**TEXT SECTION**
The last year we were working on a project, which in essence dealt with
transformation of graphs. Our experience with xslt 1.0, and other available information
was promising - xslt 2.0 is a perfect match.
We were right, xslt 2.0 fitted very well to the problem.
It's easy to learn xslt 2.0/xquery: be acquainted with xml schema; read through
a syntax, which is rather concise; look at examples, and start coding. API you
will learn incrementally.
The same as other languages, xslt 2.0 is only a media to express algorithms. As such
it fills its role rather good, as good as SQL:2003 and its variations do, and
sometimes even better than other programming languages like C++ do.
Compare expressions "get data satisfying to a specific criteria" and "for each
data part check a specific condition, and if it true, add it to the result".
These often represent the same idea from two perspectives: human (or math)
thinkning; and thinking in terms of execution procedure.

**LISTED RECORDS**

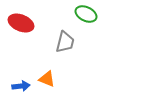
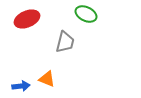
red ellipse: moved 6 px right, 4 px up; rotated 45 degrees counterclockwise
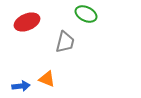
red ellipse: moved 3 px down
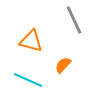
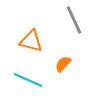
orange semicircle: moved 1 px up
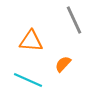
orange triangle: rotated 10 degrees counterclockwise
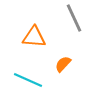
gray line: moved 2 px up
orange triangle: moved 3 px right, 4 px up
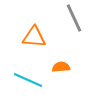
orange semicircle: moved 2 px left, 3 px down; rotated 42 degrees clockwise
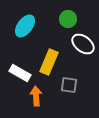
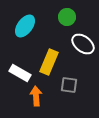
green circle: moved 1 px left, 2 px up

**YOUR INSTRUCTIONS**
List each step that the text on xslt 2.0 gives after "It's easy to learn xslt 2.0/xquery:" in that same sentence.

**ANSWER**
- Be acquainted with xml schema
- Read through a syntax, which is rather concise
- Look at examples
- Start coding